Josef Strzibny quit a dev-team-lead role at a small startup in 2018 with no following and a back injury. He chose to write a technical book about Linux deployment fundamentals to stay close to his profession — Deployment from Scratch — self-published through Markdown + LaTeX + Pandoc, published an alpha 2.5 years in to validate buying intent, and crossed $40,000 in lifetime revenue (about $1,420/month average) by the time he was profiled. His blog and the Ruby subreddit were the only acquisition channels. The single highest-revenue day came from a Hacker News post that hit 300+ upvotes and sold 100 copies in a day; his best month was December 2021 at $8,930 in sales. Josef's discovery channel (the blog plus Ruby subreddit) is the same move as your Figma Community gallery: he shipped his free content (the blog, the Ruby-subreddit post) into the channel where his audience already gathered, and the channel itself served as the backlink and discovery surface for the paid book. The Figma Community gallery is your equivalent of his blog plus Ruby subreddit — a discovery surface where a free artifact (the open-source scope-tracker plugin) hands the user to the paid product (the SaaS) at the precise moment they hit the workflow pain. Josef also shipped a second product, Business Class — a Rails SaaS starter template — to extend his reach without abandoning his existing audience; doubling your gallery footprint with a second plugin is the same move at the same stalled-founder stage. The founder-decision parallel is exact: Josef was at $1,420/month when he was profiled, the same MRR you are at, choosing whether to commit to one repeatable channel or keep dabbling. He committed to the blog plus Ruby-subreddit loop and shipped a second product into the same channel. The recurring habit of shipping free artifacts into the audience's channel is what built into his $40K lifetime-revenue product, and the same habit on the Figma gallery surface is what carries your tactic.

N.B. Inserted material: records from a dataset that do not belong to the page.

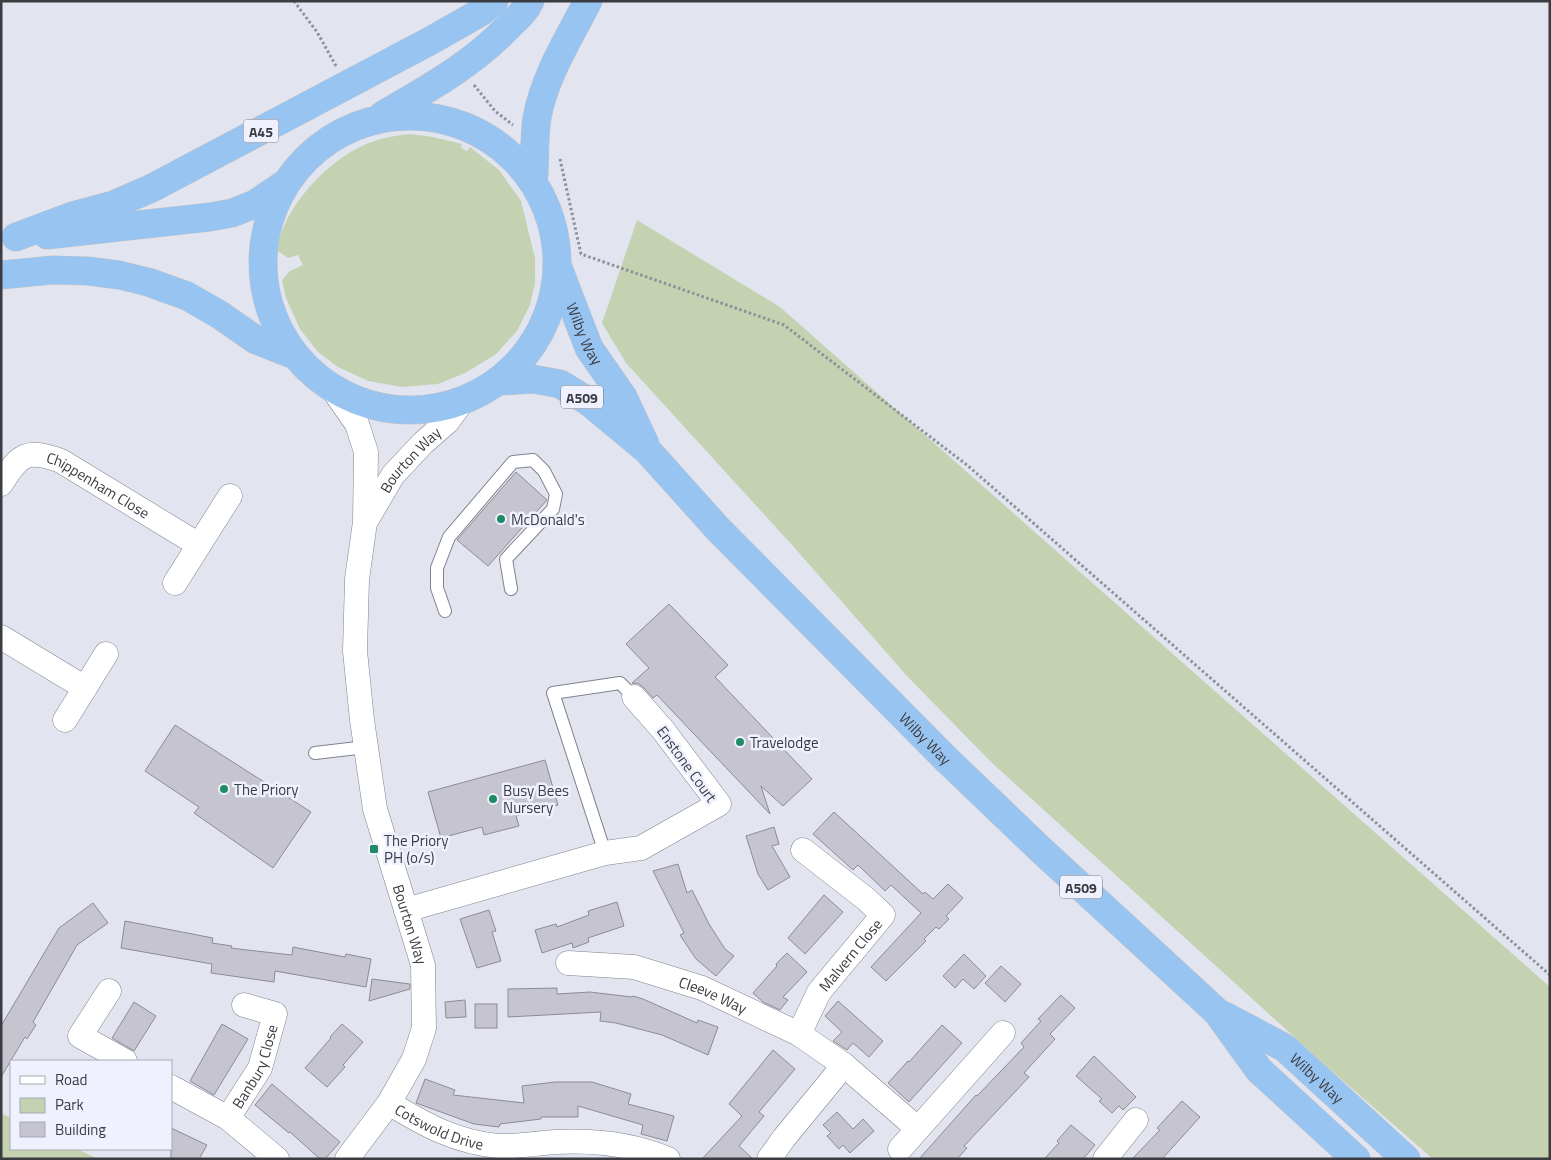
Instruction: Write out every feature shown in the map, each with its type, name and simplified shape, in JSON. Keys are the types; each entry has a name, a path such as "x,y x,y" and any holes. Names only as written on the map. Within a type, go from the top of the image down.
{"highway":[{"name":"A45","path":"8,239 72,216 113,204 152,188 430,41 481,12 494,1"},
{"path":"383,115 458,124 476,132 493,142 534,176 543,192 552,227 557,265 542,320 522,359 502,381 462,402 404,410 369,405 334,392 304,371 289,353 272,304 264,264 264,239 270,211 311,154 338,134 360,122 383,115 447,78 473,60 503,32 526,8 530,1"},
{"path":"534,176 537,118 544,94 554,69 588,1"},
{"name":"A45","path":"8,239 73,234 232,213 255,204 291,180"},
{"name":"Wilby Way","path":"557,265 589,348 623,397 648,450"},
{"path":"1,275 53,270 88,271 148,282 187,296 220,315 256,340 289,353"},
{"name":"Wilby Way","path":"502,381 533,379 560,384 588,401 648,450 718,529 940,753 1040,849 1217,1012 1259,1070 1356,1159"},
{"name":"Wilby Way","path":"1217,1012 1285,1048 1406,1159"}],"street":[{"name":"Bourton Way","path":"334,392 357,424 366,452 365,522 357,579 355,650 375,809 423,965 424,1028 414,1059 389,1103 347,1159"},
{"name":"Bourton Way","path":"365,522 393,475 423,443 447,422 462,402"},
{"name":"Chippenham Close","path":"1,484 8,472 20,459 30,454 42,454 61,461 199,544"},
{"path":"175,583 230,496"},
{"path":"1,637 86,688"},
{"path":"65,720 106,654"},
{"name":"Enstone Court","path":"406,910 605,853 640,848 719,804 663,730 634,697"},
{"name":"Malvern Close","path":"799,1034 818,992 883,915 866,899 803,850"},
{"name":"Cleeve Way","path":"568,963 634,967 702,988 799,1034 844,1065 917,1128"},
{"path":"109,991 80,1036 123,1060"},
{"name":"Banbury Close","path":"228,1118 260,1068 275,1014 244,1005"},
{"path":"900,1149 1003,1033"},
{"path":"768,1159 844,1065"},
{"name":"Banbury Close","path":"172,1088 228,1118 277,1159"},
{"name":"Cotswold Drive","path":"389,1103 421,1123 455,1138 499,1146 559,1150 606,1142 650,1152 668,1159"},
{"path":"1106,1158 1136,1120"}],"lane":[{"path":"445,611 437,588 437,568 449,537 513,462 533,460 544,472 556,494 553,510 506,559 511,589"},
{"path":"605,853 553,693 620,683 634,697"},
{"path":"315,753 366,747"}],"path":[{"path":"294,1 317,32 340,74"},
{"path":"470,80 495,110 516,126"},
{"path":"559,152 581,254 784,325 967,465 1550,975"}],"green space":[{"path":"410,134 462,144 461,148 467,151 470,147 499,170 521,201 535,258 535,283 530,305 517,331 495,355 465,373 438,384 402,387 368,381 338,367 318,352 300,329 286,298 282,280 290,271 303,265 298,255 288,258 278,251 281,236 295,206 306,191 331,166 370,142"},
{"path":"637,220 780,307 1550,987 1550,1159 1433,1159 1333,1072 991,762 907,676 792,545 626,363 602,323"},
{"path":"1,1113 10,1118 10,1150 79,1150 98,1159 1,1159"}],"building":[{"name":"McDonald's","path":"516,472 547,500 488,566 457,540"},
{"name":"Travelodge","path":"669,604 728,665 715,677 812,779 783,806 761,786 770,814 657,695 653,698 639,684 632,683 649,668 626,644"},
{"name":"The Priory","path":"175,725 311,812 273,868 194,813 199,807 145,771"},
{"name":"Busy Bees Nursery","path":"545,760 558,805 516,816 519,826 484,835 482,827 441,838 428,792"},
{"path":"834,812 923,894 925,892 933,899 948,884 963,898 946,916 949,919 939,929 936,927 924,939 926,941 886,981 871,967 921,913 891,885 885,891 858,865 853,870 813,834"},
{"path":"774,827 779,844 772,846 790,877 768,890 758,874 746,836"},
{"path":"678,864 687,893 692,890 709,924 725,949 734,956 716,976 696,959 680,935 684,933 653,871"},
{"path":"824,895 843,912 805,954 788,938"},
{"path":"617,902 624,926 588,938 589,942 573,948 572,943 542,953 535,930 556,924 557,927 589,915 588,911"},
{"path":"93,903 108,923 77,945 33,1022 36,1025 27,1039 25,1037 1,1077 1,1026 59,928"},
{"path":"489,910 496,931 492,932 501,961 477,968 460,919"},
{"path":"125,921 213,938 212,943 232,946 231,948 292,955 293,947 345,957 346,954 371,959 366,987 275,971 274,982 211,973 212,964 121,948"},
{"path":"787,953 807,972 783,997 788,1000 780,1010 763,1002 753,993"},
{"path":"964,954 986,976 974,989 963,979 955,988 943,976"},
{"path":"1001,966 1021,984 1005,1002 985,983"},
{"path":"372,979 410,984 410,989 369,1001"},
{"path":"557,988 557,994 590,992 633,996 697,1023 698,1020 718,1027 708,1055 662,1035 616,1023 600,1021 601,1012 508,1017 508,989"},
{"path":"1061,995 1075,1008 1050,1034 1055,1039 1024,1073 1029,1077 964,1146 967,1148 957,1159 919,1159 976,1095 1024,1047 1021,1043 1041,1021 1038,1019"},
{"path":"465,1000 466,1017 446,1018 445,1002"},
{"path":"838,1001 883,1041 869,1057 853,1043 847,1050 833,1041 842,1032 825,1016"},
{"path":"134,1002 156,1016 134,1051 112,1038"},
{"path":"475,1004 497,1004 497,1028 475,1028"},
{"path":"222,1024 248,1039 214,1095 190,1081"},
{"path":"342,1024 363,1042 343,1065 345,1067 327,1087 305,1068"},
{"path":"942,1025 962,1043 909,1102 888,1083"},
{"path":"773,1050 795,1069 759,1112 764,1116 739,1146 753,1159 702,1159 742,1116 729,1104"},
{"path":"1094,1056 1136,1097 1123,1110 1119,1106 1112,1113 1099,1101 1102,1099 1076,1076"},
{"path":"425,1079 455,1090 453,1095 524,1103 522,1086 555,1082 592,1082 631,1094 628,1104 674,1116 667,1141 641,1134 643,1125 578,1106 578,1117 541,1117 541,1119 500,1124 499,1127 474,1124 416,1103"},
{"path":"272,1084 340,1142 325,1159 320,1159 290,1132 255,1105"},
{"path":"1182,1101 1200,1117 1162,1159 1132,1159 1160,1130 1157,1128"},
{"path":"837,1112 853,1129 863,1119 874,1131 850,1153 843,1145 839,1149 827,1136 831,1133 823,1125"},
{"path":"1071,1125 1095,1145 1083,1159 1044,1159 1059,1143 1057,1141"},
{"path":"172,1128 207,1145 199,1159 171,1159"}],"place":[{"name":"McDonald's","path":"501,519"},
{"name":"Travelodge","path":"740,742"},
{"name":"The Priory","path":"224,789"},
{"name":"Busy Bees Nursery","path":"493,799"},
{"name":"The Priory PH (o/s)","path":"374,849"}]}
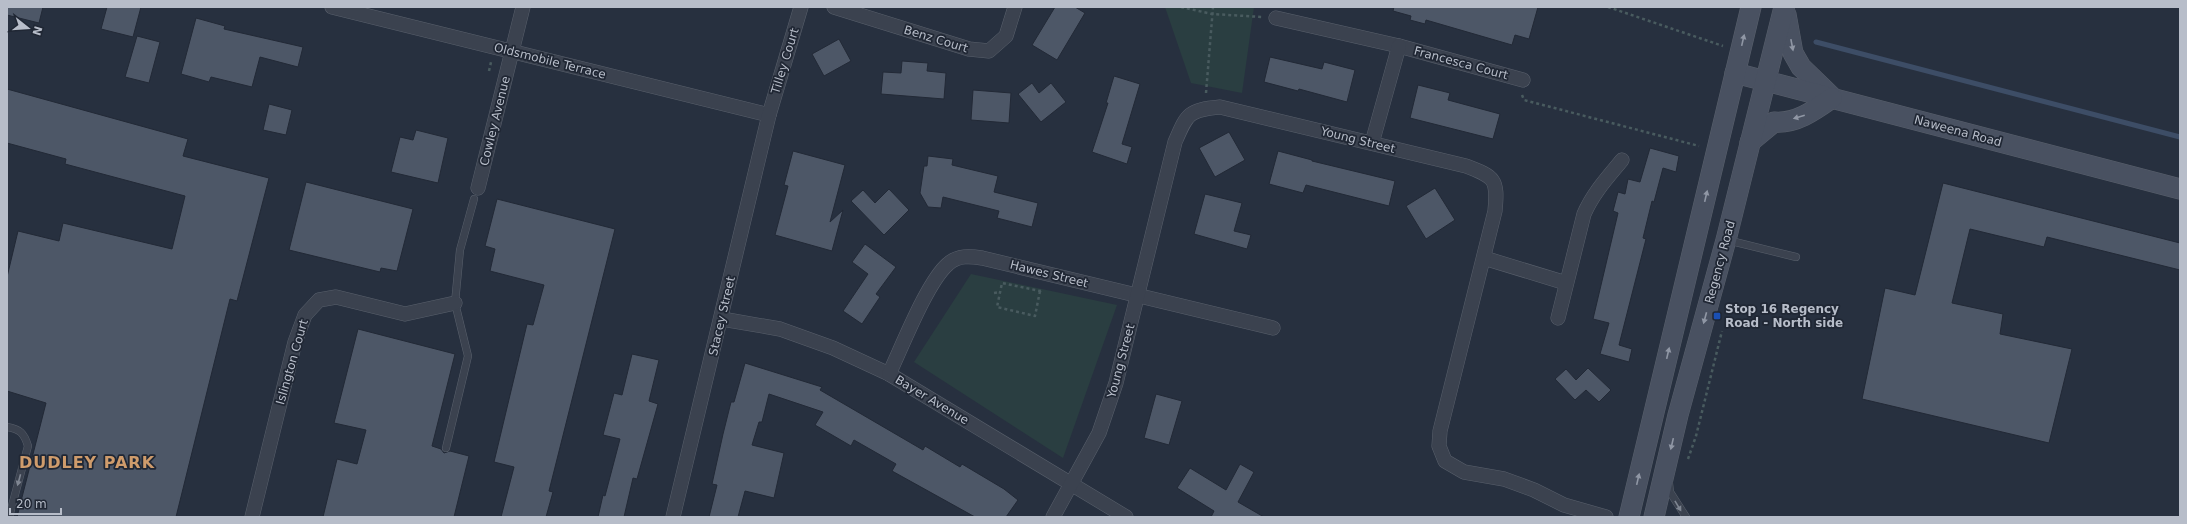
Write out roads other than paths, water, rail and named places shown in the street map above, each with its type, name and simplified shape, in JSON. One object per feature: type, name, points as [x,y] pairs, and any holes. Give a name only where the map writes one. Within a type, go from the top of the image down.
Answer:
[{"type":"main road","points":[[1629,517],[1751,7]]},
{"type":"main road","points":[[1750,142],[1774,122],[1782,122],[1808,115],[1832,98],[1801,67],[1793,53],[1784,7]]},
{"type":"main road","name":"Regency Road","points":[[1654,517],[1726,240],[1784,7]]},
{"type":"main road","name":"Naweena Road","points":[[1735,73],[2180,189]]},
{"type":"main road","points":[[1696,234],[1726,240]]},
{"type":"street","name":"Oldsmobile Terrace","points":[[332,7],[769,115]]},
{"type":"street","name":"Cowley Avenue","points":[[476,194],[523,7]]},
{"type":"street","name":"Tilley Court","points":[[769,115],[801,7]]},
{"type":"street","name":"Benz Court","points":[[834,7],[969,50],[989,51],[1006,36],[1015,7]]},
{"type":"street","name":"Francesca Court","points":[[1276,18],[1399,46],[1518,79]]},
{"type":"street","name":"Francesca Court","points":[[1372,143],[1399,46]]},
{"type":"street","name":"Young Street","points":[[1053,517],[1072,485],[1101,426],[1116,383],[1175,142],[1185,117],[1201,109],[1220,107],[1466,166],[1487,174],[1497,188],[1495,211],[1440,431],[1439,446],[1445,461],[1464,472],[1504,479],[1534,490],[1564,505],[1606,517]]},
{"type":"street","name":"Stacey Street","points":[[673,517],[722,319],[769,115]]},
{"type":"street","points":[[1558,318],[1584,214],[1590,201],[1622,160]]},
{"type":"street","name":"Hawes Street","points":[[889,374],[933,281],[948,263],[964,256],[982,258],[1273,328]]},
{"type":"street","points":[[1484,258],[1566,283]]},
{"type":"street","name":"Islington Court","points":[[252,517],[295,342],[305,315],[319,300],[336,298],[405,314],[455,303]]},
{"type":"street","name":"Bayer Avenue","points":[[722,319],[780,329],[833,348],[889,374],[1126,517]]},
{"type":"lane","points":[[446,448],[468,356],[455,303],[460,250],[476,194]]},
{"type":"lane","points":[[1726,240],[1796,257]]},
{"type":"lane","points":[[7,427],[16,429],[25,435],[28,446],[9,517]]},
{"type":"lane","points":[[1666,467],[1670,492],[1686,517]]},
{"type":"waterway","points":[[1816,42],[2180,137]]},
{"type":"place","name":"Stop 16 Regency Road - North side","points":[[1717,316]]},
{"type":"district","name":"DUDLEY PARK","points":[[87,462]]}]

Source: https://deploymentfromscratch.com

Failure modes

Anti-patterns

Do not rebuild the scope-shift tracker from scratch — extract the existing Pro-tier code as-is. Rebuilding adds 8+ hours to Week 1 with zero gallery-rank benefit, because the gallery rewards listing date and install velocity, not code novelty. Do not gate the plugin behind email signup. Gating breaks the open-source funnel — the standalone plugin must be fully usable for free; the SaaS signup link only fires when the user clicks 'Send tracked hours as invoice'. Do not cold-DM 200 designers about the plugin launch. The audience already burned the 2-month cold-email-to-designer-agency-leads test ($0 conversions in your founder-input). The Day-4 Designer Twitter loop is contextual replies only — never broadcast cold. Do not submit to 12 awesome lists. The single high-leverage one is awesome-figma-plugins; submitting to awesome-saas, awesome-design-tools, and awesome-freelance-tools dilutes your maintainer signal and reads spammy. Do not run paid Designer-Twitter promotion. The $200 Twitter promoted-post test in your founder-input produced 1 paid customer at $200 spend — paid Twitter does not build for this audience. Do not skip the 30-minute regression test on the Pro tier before publishing the extracted plugin standalone; breaking the existing 13 Pro-tier customers is the highest-impact own-goal in this playbook. Do not extract a second feature in Week 1 just because extraction is fast — Week 2's plugin v1.1 release on the same scope-tracker plugin earns more gallery rank than a third half-finished plugin would.